ALDO ROJAS PADILLA /
Hay palabras que parecen gastadas de tanto usarse. “Dignidad” es una de ellas. Pero basta con mirarla de frente para descubrir que no es un vocablo vacío, sino la médula que sostiene nuestra condición de humanos. Todo lo demás —los títulos, las posesiones, los reconocimientos— son ornamentos perecederos; la dignidad, en cambio, es lo que permanece cuando el oropel se desvanece.
La dignidad se ejerce primero en silencio. Es ese gesto íntimo de no traicionarse a uno mismo; de no vender por baratijas lo que constituye el núcleo de la propia alma. Implica respeto, sí, pero un respeto que va más allá de las fórmulas sociales: respeto por la palabra dada, por la verdad dicha, por la mirada del otro que nos interpela. Quien posee dignidad no se deja corromper por la tentación fácil ni por la comodidad del cinismo.
En la esfera pública, la dignidad es la materia prima de la ciudadanía. Sin ella, la democracia es una escenografía hueca. Una sociedad que tolera la mentira como norma, la deshonestidad como estrategia y la falta de probidad como rutina, no hace más que cavar su propia fosa. La dignidad es entonces el suelo moral que nos permite reconocernos iguales en la diferencia, y libres en la pluralidad.
Hay quien confunde sinceridad con brutalidad. La dignidad nos enseña lo contrario: que la verdad, despojada de empatía, se convierte en una piedra arrojadiza. La sinceridad digna es aquella que ilumina sin herir, que abre caminos sin dejar cicatrices inútiles. Así se encuentran la honradez y la compasión, la franqueza y la ternura.
El honor, palabra antigua, suele sonar a duelo de espadas o a medallas oxidadas. Pero el honor en clave de dignidad no es un gesto altisonante: es la perseverancia callada del que hace lo correcto aunque nadie lo mire. Es la terquedad del honesto en un mar de conveniencias —la firmeza del justo en medio de la tempestad.
Esto no significa rigidéz moral; la dignidad también sabe de flexibilidad y perdón, especialmente hacia uno mismo, pues también en la caída y el error puede residir un acto de dignidad al reconocerlos.
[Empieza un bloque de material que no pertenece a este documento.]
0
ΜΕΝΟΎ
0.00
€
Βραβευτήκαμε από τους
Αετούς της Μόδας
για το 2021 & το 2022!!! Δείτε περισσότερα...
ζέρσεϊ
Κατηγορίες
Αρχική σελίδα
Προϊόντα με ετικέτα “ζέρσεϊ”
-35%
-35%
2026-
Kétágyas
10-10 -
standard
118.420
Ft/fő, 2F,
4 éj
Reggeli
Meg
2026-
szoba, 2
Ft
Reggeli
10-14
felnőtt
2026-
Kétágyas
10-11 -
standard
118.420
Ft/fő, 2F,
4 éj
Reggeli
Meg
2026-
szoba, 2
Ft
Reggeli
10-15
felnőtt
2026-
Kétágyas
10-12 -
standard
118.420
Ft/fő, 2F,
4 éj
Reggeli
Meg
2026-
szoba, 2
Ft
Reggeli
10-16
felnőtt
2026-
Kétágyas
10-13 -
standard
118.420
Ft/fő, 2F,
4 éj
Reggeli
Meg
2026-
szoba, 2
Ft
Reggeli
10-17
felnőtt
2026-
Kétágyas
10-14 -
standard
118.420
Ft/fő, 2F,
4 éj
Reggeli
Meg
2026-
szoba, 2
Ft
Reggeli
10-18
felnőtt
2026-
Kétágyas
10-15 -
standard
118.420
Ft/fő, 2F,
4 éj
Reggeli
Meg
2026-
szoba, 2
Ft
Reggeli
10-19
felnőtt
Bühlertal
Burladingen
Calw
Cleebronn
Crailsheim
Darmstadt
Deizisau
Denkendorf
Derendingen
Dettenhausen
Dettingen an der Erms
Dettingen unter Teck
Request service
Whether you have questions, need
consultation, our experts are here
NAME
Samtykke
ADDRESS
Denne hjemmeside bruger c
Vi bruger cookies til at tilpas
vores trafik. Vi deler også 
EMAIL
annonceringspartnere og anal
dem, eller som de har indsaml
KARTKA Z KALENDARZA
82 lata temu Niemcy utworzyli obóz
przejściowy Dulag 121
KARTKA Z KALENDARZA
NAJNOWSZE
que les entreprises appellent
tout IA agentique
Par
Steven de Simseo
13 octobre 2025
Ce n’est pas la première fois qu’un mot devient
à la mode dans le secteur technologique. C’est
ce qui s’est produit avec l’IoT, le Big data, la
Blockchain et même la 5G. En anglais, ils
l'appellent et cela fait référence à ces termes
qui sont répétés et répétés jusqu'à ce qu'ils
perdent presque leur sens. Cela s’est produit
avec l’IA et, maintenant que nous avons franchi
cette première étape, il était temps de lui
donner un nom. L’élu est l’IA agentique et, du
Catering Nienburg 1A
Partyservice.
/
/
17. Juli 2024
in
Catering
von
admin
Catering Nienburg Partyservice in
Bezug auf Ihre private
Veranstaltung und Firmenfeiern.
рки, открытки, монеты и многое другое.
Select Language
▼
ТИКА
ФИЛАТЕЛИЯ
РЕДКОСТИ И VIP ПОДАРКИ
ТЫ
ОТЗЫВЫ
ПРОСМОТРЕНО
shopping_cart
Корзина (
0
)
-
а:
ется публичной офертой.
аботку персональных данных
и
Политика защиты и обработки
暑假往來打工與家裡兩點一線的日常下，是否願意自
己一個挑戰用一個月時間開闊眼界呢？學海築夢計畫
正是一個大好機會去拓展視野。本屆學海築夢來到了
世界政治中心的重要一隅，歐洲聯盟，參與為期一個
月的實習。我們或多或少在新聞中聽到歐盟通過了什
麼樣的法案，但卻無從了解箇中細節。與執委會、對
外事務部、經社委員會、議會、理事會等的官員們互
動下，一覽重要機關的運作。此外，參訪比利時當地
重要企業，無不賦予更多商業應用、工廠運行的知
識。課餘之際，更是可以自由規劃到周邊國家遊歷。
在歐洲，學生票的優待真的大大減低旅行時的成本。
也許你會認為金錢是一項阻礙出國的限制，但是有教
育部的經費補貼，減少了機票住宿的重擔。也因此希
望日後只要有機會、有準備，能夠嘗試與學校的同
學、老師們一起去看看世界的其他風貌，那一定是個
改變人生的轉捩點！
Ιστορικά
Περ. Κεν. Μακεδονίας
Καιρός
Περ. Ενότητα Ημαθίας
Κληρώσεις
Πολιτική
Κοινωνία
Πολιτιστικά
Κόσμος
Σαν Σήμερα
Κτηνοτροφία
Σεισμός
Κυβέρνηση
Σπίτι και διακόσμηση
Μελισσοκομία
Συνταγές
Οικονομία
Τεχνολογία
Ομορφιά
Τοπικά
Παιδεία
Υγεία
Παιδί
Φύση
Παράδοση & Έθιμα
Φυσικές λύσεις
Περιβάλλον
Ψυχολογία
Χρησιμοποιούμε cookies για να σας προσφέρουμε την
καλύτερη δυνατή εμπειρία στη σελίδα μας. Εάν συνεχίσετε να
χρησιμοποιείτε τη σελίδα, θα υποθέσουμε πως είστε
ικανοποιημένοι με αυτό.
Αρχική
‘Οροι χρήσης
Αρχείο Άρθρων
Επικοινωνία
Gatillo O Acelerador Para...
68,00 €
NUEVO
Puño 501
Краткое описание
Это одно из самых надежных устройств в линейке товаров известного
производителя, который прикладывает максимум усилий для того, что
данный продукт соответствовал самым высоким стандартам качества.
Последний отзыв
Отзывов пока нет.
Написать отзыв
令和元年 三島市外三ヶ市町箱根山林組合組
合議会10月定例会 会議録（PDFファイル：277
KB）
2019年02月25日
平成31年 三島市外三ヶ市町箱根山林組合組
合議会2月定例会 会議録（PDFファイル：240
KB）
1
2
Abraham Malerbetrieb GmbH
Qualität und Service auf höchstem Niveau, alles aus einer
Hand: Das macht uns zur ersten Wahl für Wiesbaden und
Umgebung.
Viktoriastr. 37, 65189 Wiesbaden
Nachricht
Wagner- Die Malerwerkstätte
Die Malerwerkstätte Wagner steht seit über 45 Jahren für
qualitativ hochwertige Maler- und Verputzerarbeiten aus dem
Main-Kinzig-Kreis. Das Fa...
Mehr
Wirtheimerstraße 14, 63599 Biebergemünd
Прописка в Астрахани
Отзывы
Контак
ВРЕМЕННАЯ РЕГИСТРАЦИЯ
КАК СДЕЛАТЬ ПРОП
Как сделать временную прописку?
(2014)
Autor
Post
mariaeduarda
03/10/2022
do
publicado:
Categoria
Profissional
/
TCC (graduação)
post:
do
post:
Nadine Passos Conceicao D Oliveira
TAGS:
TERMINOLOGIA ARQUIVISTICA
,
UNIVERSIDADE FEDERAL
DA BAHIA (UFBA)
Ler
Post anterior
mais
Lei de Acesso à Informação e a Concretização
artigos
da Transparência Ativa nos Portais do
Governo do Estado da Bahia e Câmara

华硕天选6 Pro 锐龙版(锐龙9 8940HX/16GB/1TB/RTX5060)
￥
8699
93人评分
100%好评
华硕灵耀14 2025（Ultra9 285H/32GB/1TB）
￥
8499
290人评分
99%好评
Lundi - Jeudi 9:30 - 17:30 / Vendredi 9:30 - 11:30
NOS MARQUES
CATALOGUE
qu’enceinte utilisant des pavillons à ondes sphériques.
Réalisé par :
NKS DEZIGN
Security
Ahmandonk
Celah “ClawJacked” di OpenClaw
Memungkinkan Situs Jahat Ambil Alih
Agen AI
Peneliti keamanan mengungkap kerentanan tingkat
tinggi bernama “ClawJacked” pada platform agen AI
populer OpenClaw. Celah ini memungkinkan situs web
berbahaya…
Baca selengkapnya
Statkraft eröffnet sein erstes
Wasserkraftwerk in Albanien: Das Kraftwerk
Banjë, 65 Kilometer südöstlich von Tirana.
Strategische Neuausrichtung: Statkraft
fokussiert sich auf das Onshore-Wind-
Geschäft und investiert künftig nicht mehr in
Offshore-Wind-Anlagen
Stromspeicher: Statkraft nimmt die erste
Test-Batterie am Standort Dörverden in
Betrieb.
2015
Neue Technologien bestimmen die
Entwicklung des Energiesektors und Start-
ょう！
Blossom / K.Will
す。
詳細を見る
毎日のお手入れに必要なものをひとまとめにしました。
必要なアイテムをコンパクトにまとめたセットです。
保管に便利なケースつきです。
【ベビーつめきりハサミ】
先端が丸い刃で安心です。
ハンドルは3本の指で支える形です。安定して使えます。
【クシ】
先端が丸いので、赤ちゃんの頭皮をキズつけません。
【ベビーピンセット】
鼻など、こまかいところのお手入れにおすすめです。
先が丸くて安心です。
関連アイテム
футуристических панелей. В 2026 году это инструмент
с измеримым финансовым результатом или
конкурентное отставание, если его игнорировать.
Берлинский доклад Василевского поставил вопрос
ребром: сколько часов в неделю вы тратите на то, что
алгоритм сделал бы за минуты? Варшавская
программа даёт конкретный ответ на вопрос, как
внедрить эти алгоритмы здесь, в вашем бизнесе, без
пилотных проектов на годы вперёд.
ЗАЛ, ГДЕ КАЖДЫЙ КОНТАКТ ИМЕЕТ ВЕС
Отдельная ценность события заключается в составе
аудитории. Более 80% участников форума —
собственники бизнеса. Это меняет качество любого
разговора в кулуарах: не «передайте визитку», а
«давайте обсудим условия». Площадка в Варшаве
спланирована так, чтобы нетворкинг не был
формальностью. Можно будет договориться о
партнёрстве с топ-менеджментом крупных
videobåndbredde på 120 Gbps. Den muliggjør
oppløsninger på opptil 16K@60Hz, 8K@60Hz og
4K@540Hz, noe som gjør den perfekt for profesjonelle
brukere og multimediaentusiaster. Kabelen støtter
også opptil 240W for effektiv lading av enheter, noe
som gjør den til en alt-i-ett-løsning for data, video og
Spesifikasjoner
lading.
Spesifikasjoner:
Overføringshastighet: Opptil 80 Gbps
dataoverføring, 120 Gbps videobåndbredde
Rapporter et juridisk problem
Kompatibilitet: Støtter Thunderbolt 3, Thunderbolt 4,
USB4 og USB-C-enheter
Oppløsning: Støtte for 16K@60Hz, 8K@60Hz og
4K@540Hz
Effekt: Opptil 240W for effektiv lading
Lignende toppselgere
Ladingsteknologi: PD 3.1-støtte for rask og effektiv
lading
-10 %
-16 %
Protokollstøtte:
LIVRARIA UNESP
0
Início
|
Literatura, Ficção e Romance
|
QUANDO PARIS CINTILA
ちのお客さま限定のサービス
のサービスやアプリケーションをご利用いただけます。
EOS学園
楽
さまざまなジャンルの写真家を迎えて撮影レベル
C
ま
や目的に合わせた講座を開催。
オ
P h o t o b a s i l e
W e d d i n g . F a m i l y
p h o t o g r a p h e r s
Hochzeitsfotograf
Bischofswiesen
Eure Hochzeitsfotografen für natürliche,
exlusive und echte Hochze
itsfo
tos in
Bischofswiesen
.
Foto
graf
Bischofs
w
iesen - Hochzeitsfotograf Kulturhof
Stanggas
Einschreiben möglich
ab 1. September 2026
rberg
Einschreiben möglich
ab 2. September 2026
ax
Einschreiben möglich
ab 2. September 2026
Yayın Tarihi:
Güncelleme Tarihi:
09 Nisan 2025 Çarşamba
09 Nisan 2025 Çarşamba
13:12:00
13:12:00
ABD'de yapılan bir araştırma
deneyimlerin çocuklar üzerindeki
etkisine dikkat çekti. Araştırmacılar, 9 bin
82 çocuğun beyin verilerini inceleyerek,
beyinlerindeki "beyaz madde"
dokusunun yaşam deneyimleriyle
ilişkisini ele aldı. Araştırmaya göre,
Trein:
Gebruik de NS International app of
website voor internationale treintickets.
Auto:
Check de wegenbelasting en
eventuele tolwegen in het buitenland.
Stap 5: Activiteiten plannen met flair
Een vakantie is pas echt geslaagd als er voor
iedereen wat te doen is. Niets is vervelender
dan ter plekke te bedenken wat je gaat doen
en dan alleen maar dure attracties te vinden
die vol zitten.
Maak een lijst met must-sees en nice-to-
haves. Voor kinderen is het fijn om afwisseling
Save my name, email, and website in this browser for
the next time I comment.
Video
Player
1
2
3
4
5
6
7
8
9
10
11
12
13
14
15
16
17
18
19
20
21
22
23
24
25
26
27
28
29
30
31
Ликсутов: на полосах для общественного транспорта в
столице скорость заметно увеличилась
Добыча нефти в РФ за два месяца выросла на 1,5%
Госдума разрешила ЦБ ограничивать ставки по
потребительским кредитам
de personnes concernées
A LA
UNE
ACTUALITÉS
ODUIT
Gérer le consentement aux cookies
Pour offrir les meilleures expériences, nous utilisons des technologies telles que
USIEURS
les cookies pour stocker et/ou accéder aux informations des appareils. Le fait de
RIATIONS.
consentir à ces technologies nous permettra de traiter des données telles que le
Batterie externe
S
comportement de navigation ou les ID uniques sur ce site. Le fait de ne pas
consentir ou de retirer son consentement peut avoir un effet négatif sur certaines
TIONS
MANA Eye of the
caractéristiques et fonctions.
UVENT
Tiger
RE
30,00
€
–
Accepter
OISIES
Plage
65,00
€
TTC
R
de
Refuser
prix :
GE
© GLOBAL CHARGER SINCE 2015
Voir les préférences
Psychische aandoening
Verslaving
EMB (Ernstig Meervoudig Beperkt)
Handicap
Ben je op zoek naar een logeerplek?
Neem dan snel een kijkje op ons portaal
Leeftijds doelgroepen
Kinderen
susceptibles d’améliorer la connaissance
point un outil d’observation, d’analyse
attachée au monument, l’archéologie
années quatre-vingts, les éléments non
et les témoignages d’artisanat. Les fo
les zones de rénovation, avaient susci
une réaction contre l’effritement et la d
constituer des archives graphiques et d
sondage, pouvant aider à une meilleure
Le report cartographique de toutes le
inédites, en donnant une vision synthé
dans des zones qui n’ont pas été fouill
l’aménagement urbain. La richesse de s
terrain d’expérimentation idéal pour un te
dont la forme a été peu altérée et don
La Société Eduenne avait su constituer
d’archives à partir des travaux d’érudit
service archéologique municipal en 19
Si la sociedad tuviese un norte verdadero, ese norte sería la dignidad. No el éxito vacío ni la riqueza fugaz, sino ese estado interior que nos permite mirar a los demás sin soberbia y mirarnos a nosotros mismos sin vergüenza. La dignidad es brújula secreta: orienta a quien no quiere perderse en el laberinto del poder, del dinero o de la vanidad.
Hoy, cuando tantas brújulas están rotas, urge recordar que sin dignidad no hay convivencia posible, ni política que se sostenga, ni amor que dure. La dignidad es el último bastión: si la perdemos, nos perdemos con ella. Es la quietud del sereno que guarda su historia sin mendigar lástima; es la mano tendida que ayuda sin humillar.